ABOUT THIS TASK:
Check every line below for the word "County" and copy the ones that have it.
___
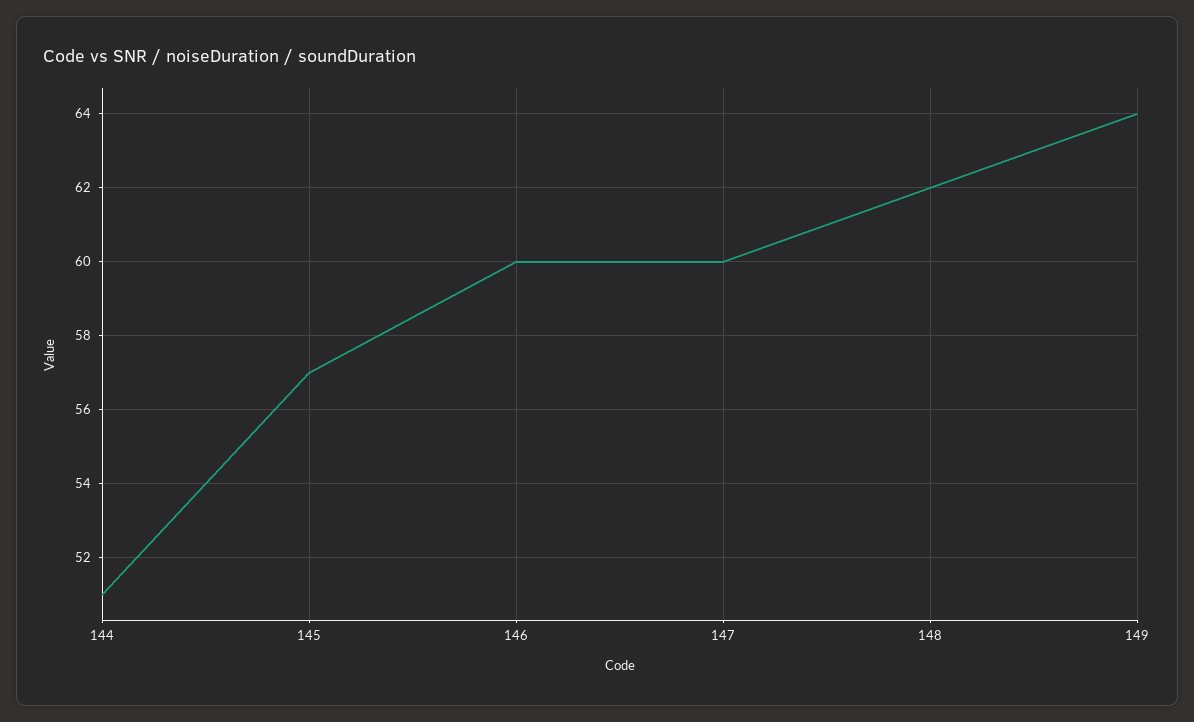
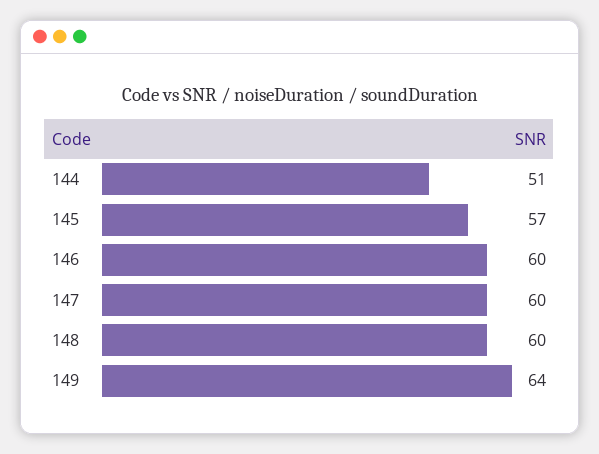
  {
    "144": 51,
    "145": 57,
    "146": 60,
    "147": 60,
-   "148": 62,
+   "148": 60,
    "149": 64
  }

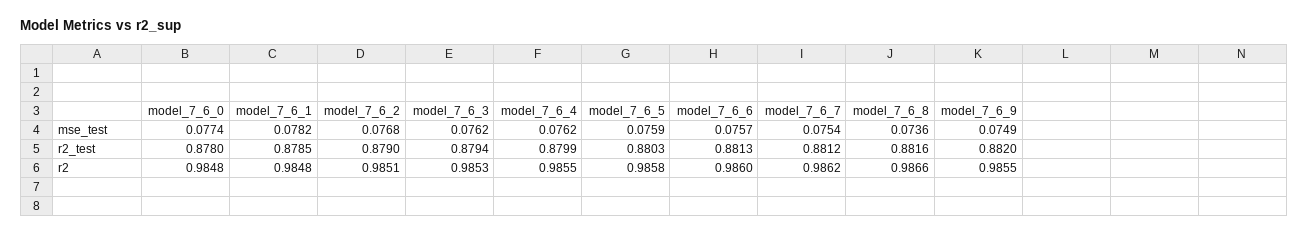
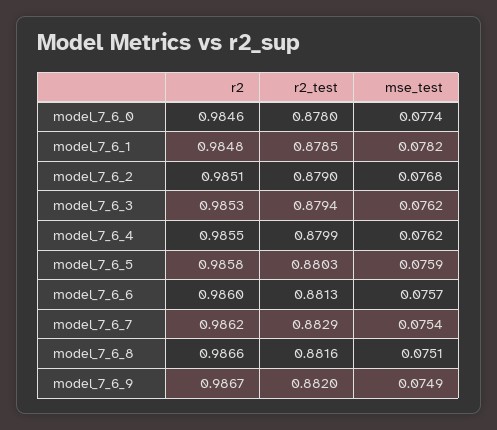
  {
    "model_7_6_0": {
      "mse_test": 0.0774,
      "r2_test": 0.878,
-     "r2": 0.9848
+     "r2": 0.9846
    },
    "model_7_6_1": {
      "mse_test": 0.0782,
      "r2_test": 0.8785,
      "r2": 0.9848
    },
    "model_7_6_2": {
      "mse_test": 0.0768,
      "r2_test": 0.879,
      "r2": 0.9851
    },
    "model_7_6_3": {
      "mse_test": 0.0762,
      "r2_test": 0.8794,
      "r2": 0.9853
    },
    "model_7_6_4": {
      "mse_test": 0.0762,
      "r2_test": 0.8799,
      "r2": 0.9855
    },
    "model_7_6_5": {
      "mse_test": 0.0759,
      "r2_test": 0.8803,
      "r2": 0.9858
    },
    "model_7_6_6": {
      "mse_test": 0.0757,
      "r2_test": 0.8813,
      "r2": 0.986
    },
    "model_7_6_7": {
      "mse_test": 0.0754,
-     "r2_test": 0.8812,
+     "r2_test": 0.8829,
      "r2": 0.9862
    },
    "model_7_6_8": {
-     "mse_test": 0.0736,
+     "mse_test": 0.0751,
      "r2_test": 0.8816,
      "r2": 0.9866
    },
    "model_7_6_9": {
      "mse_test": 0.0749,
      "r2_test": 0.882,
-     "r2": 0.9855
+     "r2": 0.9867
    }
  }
___
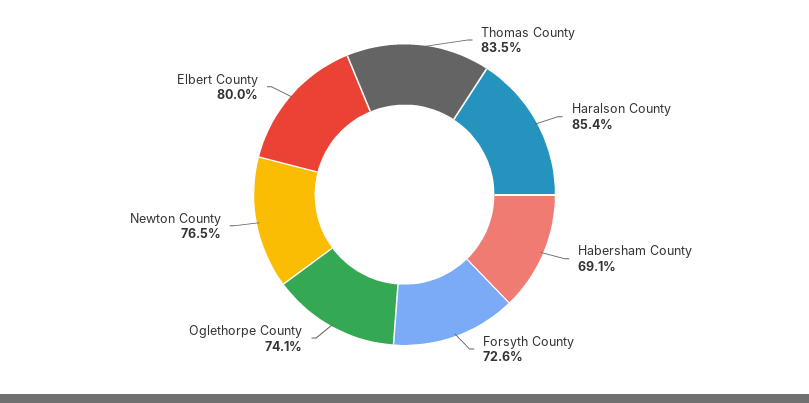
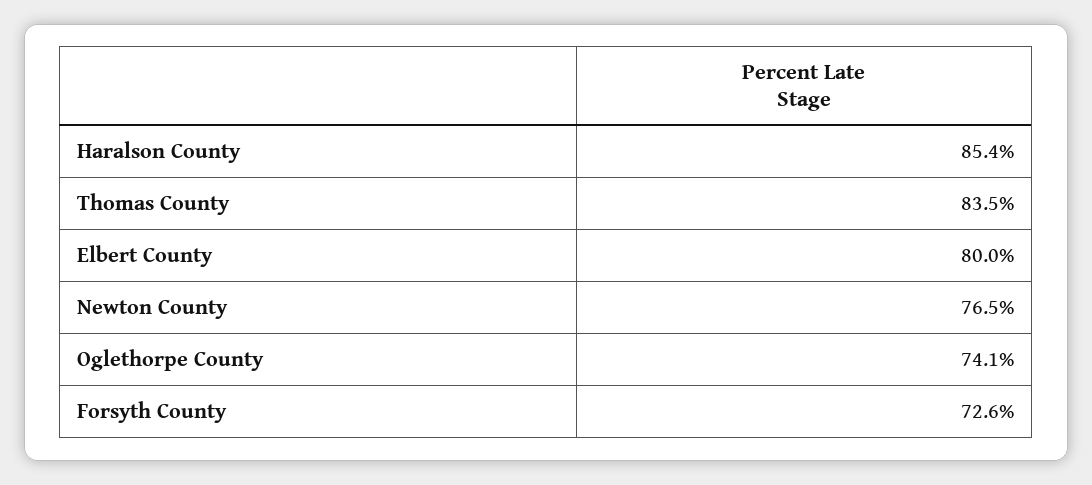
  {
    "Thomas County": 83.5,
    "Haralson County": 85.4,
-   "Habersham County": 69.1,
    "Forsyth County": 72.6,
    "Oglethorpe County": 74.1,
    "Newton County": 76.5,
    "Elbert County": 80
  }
___
SOLUTION TO THIS PROBLEM:
    "Thomas County": 83.5,
    "Haralson County": 85.4,
-   "Habersham County": 69.1,
    "Forsyth County": 72.6,
    "Oglethorpe County": 74.1,
    "Newton County": 76.5,
    "Elbert County": 80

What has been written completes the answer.